Bundan sonra Endülüs’e giderek elçilik yapmış ve bu arada İspanya Kralı Alfonso’nun hayranlığını kazanmıştır.
Kralın, İspanya’da yerleşmesi isteğini kabul etmeyen İbni Haldun, İspanya’dan ayrılarak tekrar Afrika’ya dönmüş, çeşitli Berberî ve Arap devletlerinde siyasi, idari, vazifelerde bulunmuştur.
Bedevi kabilelerini çok iyi tanımasından dolayı aranan bir devlet adamı ve danışman olan İbni Haldun, daha sonra Mısır’a yerleşerek Mısır’da 6 defa Maliki kadılığı yaptı.
Fakat adalete düşkünlüğü, tarafsızlığı, siyasi etkilere karşı koyma gücü yüzünden bazı kişilerin şikayet ve iftiralarına uğradı.
Sultanın huzurunda yapılan duruşmada beraat etmişse de, gururu incinen düşünür, kadılığı bırakarak, bir süre Kahire‘de Camii Ezher’deki müdderisliği ile yetindi.

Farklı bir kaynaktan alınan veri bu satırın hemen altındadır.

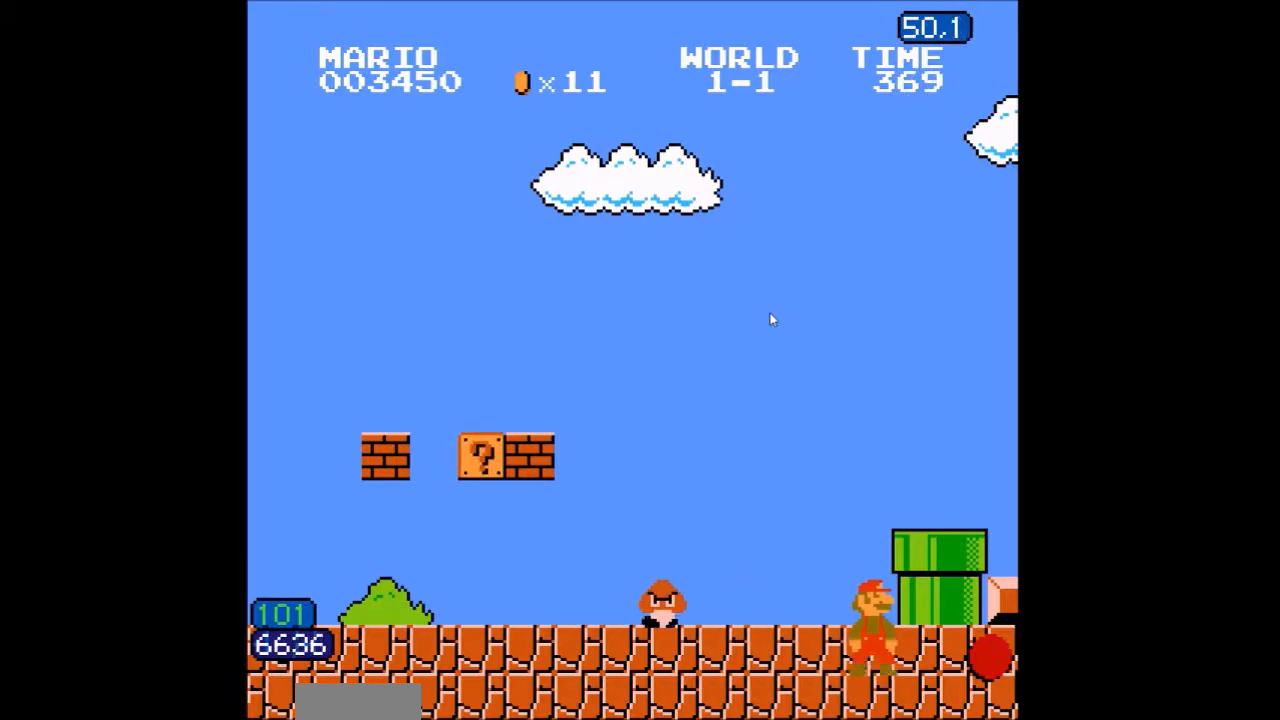
{"buttons": ["B", "DPAD_RIGHT"], "events": [[83, "DPAD_RIGHT", "down"]]}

Bir devletin/iktidarın nasıl zeval bulacağına, yani çökerek tarihten çekileceğini dair ölümsüz tespitler yaptı.
İbn Haldun’dan bu yana altı yüz yıl geçmiş olmasına rağmen tespitleri hala taptaze, hala dipdiri…
İbn Haldun’u günümüze çevirerek söyleyecek olursak;
Devletin sorunu devlet, milletin sorunu millettir. Buna Ali Şeriati’yi de eklersek; dinin sorunu da dindir. Yani devleti yerinden kımıldatmayan içte bir karşı devlet, milleti kokuşturan içte bir karşı millet, dini uyuşturup afyonlayan da içte bir karşı din vardır.

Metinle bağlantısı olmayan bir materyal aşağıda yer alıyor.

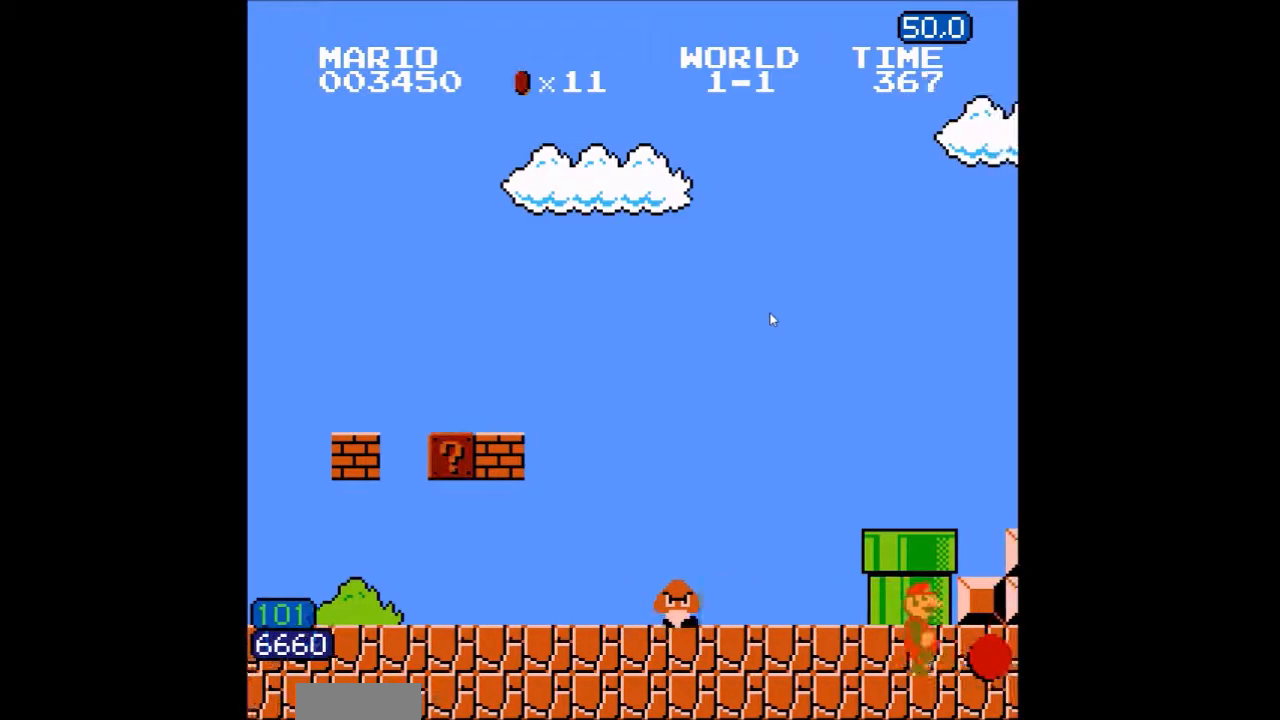
{"buttons": ["B", "DPAD_RIGHT"], "events": []}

Kimse, öğretmen “Hey sen” deyince arkasındaki duvara bakan en arka sıradaki öğrenci gibi arkasına veya sağa sola bakınıp durmasın.
Kendi içinden kokuşup çürümedikçe ne devleti, ne milleti ne de dini kimse yıkamaz.
Bir yerde yok oluş varsa kokuşmuşluk vardır. Tefessüh (kokuşmuşluk) tezelzülün (onursuzluk, zillet), zillet de zevalin habercisidir.
Mehmet Akif, 1913 yılında İbn Haldun’u bir kez doğrulayarak gayet yerinde teşhisi koymuştu;
İçerdedir darbe… Dışarıda değil… Asla değil!
Sonra olmaz dünyada ez kazara bir şey böyle bil
‘Gökten gelen bela’ sözünün manası yoktur herzedir
En beyinsizler bile zira istikbali kestirir
Gökten inmez bir de hiçbir şey… Bütün yerden taşar”
Kendi ahlakıyla bir millet ölür yahut yaşar
(Safahat)
İbn Haldun’a göre;
Devlet asabiyetle kurulur, fakat sadece asabiyetle devam edemez. Devletin bir felsefesi, ideali, doktrini, akılcı bir programı olmalıdır.
Sadece asabiyete dayanarak geniş ve uzun ömürlü devletler kurulamaz.
Bu tür asabiyetler bir anda parlar, iktidarı ele geçirir ancak sorunlara akılcı ve kalıcı çözümler bulamayacağı için söner gider.
Öte yandan ideal bir devlet fikrinin de millette kuvvet bulmaya, bir asabiyete dayanmaya ihtiyacı vardır.
Peygamberler bile toplumda güç bulduktan, bir asabiyete dayandıktan sonra başarılı olabilmişlerdir.
Ancak her asabiyete sahip olanın samimi ve iyi niyetli görüntü vermesine de kanmamalıdır.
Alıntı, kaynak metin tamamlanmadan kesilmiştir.